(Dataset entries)
+ + + + + + +

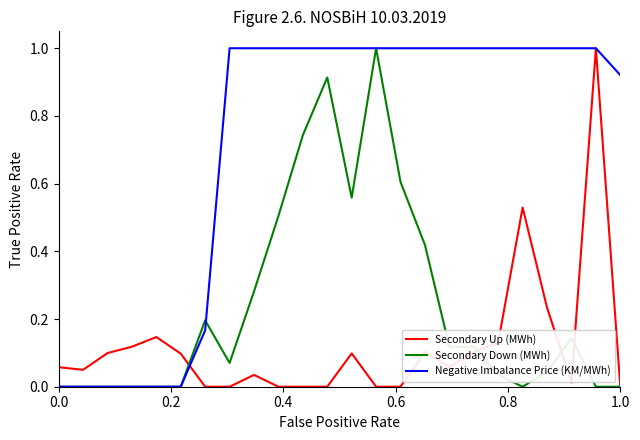

List the series in order of their overall mean, lowest first.

Secondary Up (MWh), Secondary Down (MWh), Negative Imbalance Price (KM/MWh)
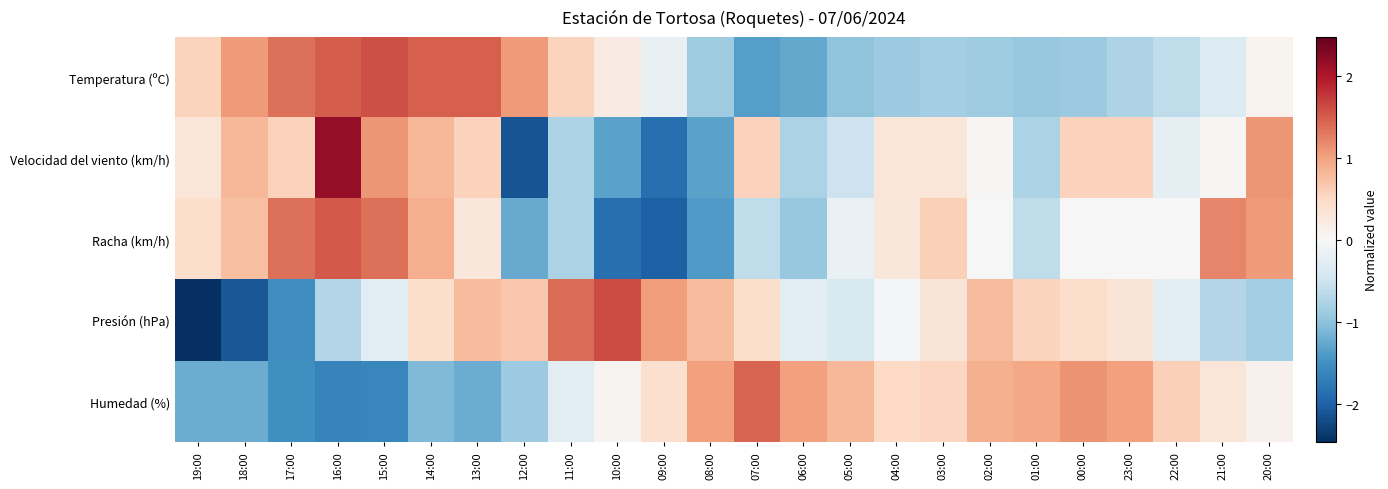

Reading left to right, extract all data points from this chart.

Temperatura (ºC): 19:00=0.5	18:00=1.0	17:00=1.4	16:00=1.5	15:00=1.6	14:00=1.5	13:00=1.5	12:00=1.0	11:00=0.5	10:00=0.2	09:00=-0.2	08:00=-0.9	07:00=-1.4	06:00=-1.3	05:00=-1.0	04:00=-0.9	03:00=-0.8	02:00=-0.9	01:00=-0.9	00:00=-0.9	23:00=-0.8	22:00=-0.6	21:00=-0.3	20:00=0.1
Velocidad del viento (km/h): 19:00=0.3	18:00=0.8	17:00=0.6	16:00=2.2	15:00=1.1	14:00=0.8	13:00=0.6	12:00=-2.1	11:00=-0.8	10:00=-1.3	09:00=-1.9	08:00=-1.3	07:00=0.6	06:00=-0.8	05:00=-0.5	04:00=0.3	03:00=0.3	02:00=0.0	01:00=-0.8	00:00=0.6	23:00=0.6	22:00=-0.2	21:00=0.0	20:00=1.1
Racha (km/h): 19:00=0.4	18:00=0.7	17:00=1.4	16:00=1.5	15:00=1.4	14:00=0.9	13:00=0.3	12:00=-1.2	11:00=-0.8	10:00=-1.9	09:00=-2.0	08:00=-1.4	07:00=-0.6	06:00=-0.9	05:00=-0.2	04:00=0.3	03:00=0.6	02:00=-0.0	01:00=-0.6	00:00=-0.0	23:00=-0.0	22:00=-0.0	21:00=1.2	20:00=1.1
Presión (hPa): 19:00=-2.5	18:00=-2.1	17:00=-1.5	16:00=-0.7	15:00=-0.3	14:00=0.4	13:00=0.8	12:00=0.7	11:00=1.4	10:00=1.6	09:00=1.0	08:00=0.8	07:00=0.4	06:00=-0.3	05:00=-0.4	04:00=-0.0	03:00=0.3	02:00=0.8	01:00=0.6	00:00=0.4	23:00=0.3	22:00=-0.3	21:00=-0.7	20:00=-0.8
Humedad (%): 19:00=-1.2	18:00=-1.2	17:00=-1.5	16:00=-1.7	15:00=-1.6	14:00=-1.1	13:00=-1.2	12:00=-0.9	11:00=-0.3	10:00=0.1	09:00=0.4	08:00=1.0	07:00=1.4	06:00=1.0	05:00=0.8	04:00=0.5	03:00=0.5	02:00=0.9	01:00=1.0	00:00=1.1	23:00=1.0	22:00=0.6	21:00=0.3	20:00=0.1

+ + + + + + +

• EXERCISE OBJECTIVE: Repeat all of the lines above word for word, but leave the pictures out.

• EXERCISE RESULT:
List the series in order of their overall mean, lowest first.

Secondary Up (MWh), Secondary Down (MWh), Negative Imbalance Price (KM/MWh)

Reading left to right, extract all data points from this chart.

Temperatura (ºC): 19:00=0.5	18:00=1.0	17:00=1.4	16:00=1.5	15:00=1.6	14:00=1.5	13:00=1.5	12:00=1.0	11:00=0.5	10:00=0.2	09:00=-0.2	08:00=-0.9	07:00=-1.4	06:00=-1.3	05:00=-1.0	04:00=-0.9	03:00=-0.8	02:00=-0.9	01:00=-0.9	00:00=-0.9	23:00=-0.8	22:00=-0.6	21:00=-0.3	20:00=0.1
Velocidad del viento (km/h): 19:00=0.3	18:00=0.8	17:00=0.6	16:00=2.2	15:00=1.1	14:00=0.8	13:00=0.6	12:00=-2.1	11:00=-0.8	10:00=-1.3	09:00=-1.9	08:00=-1.3	07:00=0.6	06:00=-0.8	05:00=-0.5	04:00=0.3	03:00=0.3	02:00=0.0	01:00=-0.8	00:00=0.6	23:00=0.6	22:00=-0.2	21:00=0.0	20:00=1.1
Racha (km/h): 19:00=0.4	18:00=0.7	17:00=1.4	16:00=1.5	15:00=1.4	14:00=0.9	13:00=0.3	12:00=-1.2	11:00=-0.8	10:00=-1.9	09:00=-2.0	08:00=-1.4	07:00=-0.6	06:00=-0.9	05:00=-0.2	04:00=0.3	03:00=0.6	02:00=-0.0	01:00=-0.6	00:00=-0.0	23:00=-0.0	22:00=-0.0	21:00=1.2	20:00=1.1
Presión (hPa): 19:00=-2.5	18:00=-2.1	17:00=-1.5	16:00=-0.7	15:00=-0.3	14:00=0.4	13:00=0.8	12:00=0.7	11:00=1.4	10:00=1.6	09:00=1.0	08:00=0.8	07:00=0.4	06:00=-0.3	05:00=-0.4	04:00=-0.0	03:00=0.3	02:00=0.8	01:00=0.6	00:00=0.4	23:00=0.3	22:00=-0.3	21:00=-0.7	20:00=-0.8
Humedad (%): 19:00=-1.2	18:00=-1.2	17:00=-1.5	16:00=-1.7	15:00=-1.6	14:00=-1.1	13:00=-1.2	12:00=-0.9	11:00=-0.3	10:00=0.1	09:00=0.4	08:00=1.0	07:00=1.4	06:00=1.0	05:00=0.8	04:00=0.5	03:00=0.5	02:00=0.9	01:00=1.0	00:00=1.1	23:00=1.0	22:00=0.6	21:00=0.3	20:00=0.1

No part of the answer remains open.